Карающий меч смотрел мимо Аластера на новую картину, но ответил ему:
— Я не могу вернуть его. Он умер. Невозможно вернуть жизнь. Я пытался однажды, но результат себя не оправдал. А эта картина, и правда, жемчужина его работ. Лучшая из всех созданных им, лучшая из тех, что вообще видел этот мир.
Виктор снял с рамы что-то светлое.
— Полагаю, вам послание.
Он протянул Аластеру листок бумаги и опять развернулся к картине.
— Печально, что этот шедевр не увидит никто кроме нас с вами.
Угол картины вдруг загорелся…
Паника забралась Аластеру под кожу. Виктор сжигает картину… зачем Виктор это делает? Ему нельзя помешать, значит, он сейчас должен хотя бы…
Аластер собрал все силы и заставил себя увидеть то, что изображала лучшая работа Ферроу.
«Белое поле, зима. На поле бегают странные разноцветные люди, их одежды такие яркие! Тут нет места ни черному, ни серому… только сочные цвета радуги. Даже снег тут не главный — люди лишают его божественной белизны, кидают на него яркие краски.
Снег принимает эти дары и становился таким же разноцветным, как и сами люди. А вдалеке, над всем этим, раскинув руки в стороны, в свете заходящего солнца парит на крыльях прекрасная девушка. Ветер развевает ее радужные волосы, поддерживает небесные крылья. А лицо ее… это лицо Цесаревны…»
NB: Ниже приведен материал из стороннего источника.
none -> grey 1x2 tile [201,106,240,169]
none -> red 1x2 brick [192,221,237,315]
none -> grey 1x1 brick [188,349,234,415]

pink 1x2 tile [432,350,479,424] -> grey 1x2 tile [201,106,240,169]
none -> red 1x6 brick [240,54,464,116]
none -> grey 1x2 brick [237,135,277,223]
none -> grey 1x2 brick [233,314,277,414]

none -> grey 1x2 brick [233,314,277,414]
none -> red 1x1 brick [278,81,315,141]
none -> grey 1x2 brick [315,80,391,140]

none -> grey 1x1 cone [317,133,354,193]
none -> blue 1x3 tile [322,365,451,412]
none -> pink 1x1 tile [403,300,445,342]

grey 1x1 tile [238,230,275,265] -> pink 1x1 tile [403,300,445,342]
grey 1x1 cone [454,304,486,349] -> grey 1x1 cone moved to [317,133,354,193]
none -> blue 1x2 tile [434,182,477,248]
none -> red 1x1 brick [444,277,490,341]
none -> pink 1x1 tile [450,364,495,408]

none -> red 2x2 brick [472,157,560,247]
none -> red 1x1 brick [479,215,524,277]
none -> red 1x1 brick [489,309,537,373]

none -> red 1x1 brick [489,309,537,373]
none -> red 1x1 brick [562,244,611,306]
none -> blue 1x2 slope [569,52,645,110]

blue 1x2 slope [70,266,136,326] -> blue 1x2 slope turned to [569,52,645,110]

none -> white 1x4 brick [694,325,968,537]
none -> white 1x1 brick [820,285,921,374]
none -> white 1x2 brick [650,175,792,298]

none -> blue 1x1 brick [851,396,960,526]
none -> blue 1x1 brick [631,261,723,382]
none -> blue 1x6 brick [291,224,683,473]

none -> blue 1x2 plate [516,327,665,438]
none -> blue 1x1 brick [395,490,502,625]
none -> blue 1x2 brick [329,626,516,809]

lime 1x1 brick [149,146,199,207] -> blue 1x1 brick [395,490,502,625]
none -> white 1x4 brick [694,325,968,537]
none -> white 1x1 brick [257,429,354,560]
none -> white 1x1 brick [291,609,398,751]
— Это Дева Цвета! — Услышал Аластер голос полотна.
Перед смертью картина ожила. Люди прыгали и смеялись, уничтожая божественную белизну. Девушка, дева Цвета, смеялась и вот-вот готова была взлететь…
Огонь уже подбирался к ней. Аластер, было, решил, что она всесильна, она сможет его победить! Как вообще огонь мог подкрадываться к ней, когда все вокруг покрыто снегом?
Но огонь поглотил ее. Она даже не заметила этого, продолжала смеяться и хотела взлететь…
Затем пришла очередь бегающих радостных людей. Они сгорели еще быстрее — огонь разрастался и потрескивал, забирая их.
«Убегайте!.. — взмолился Аластер, — Вы же можете убежать!»
Но и они не заметили приближающуюся опасность и не предприняли попытки спастись…
— Зачем? — простонал он сквозь зубы.
Виктор наблюдал за тем, как тлеют последние лоскуты картины.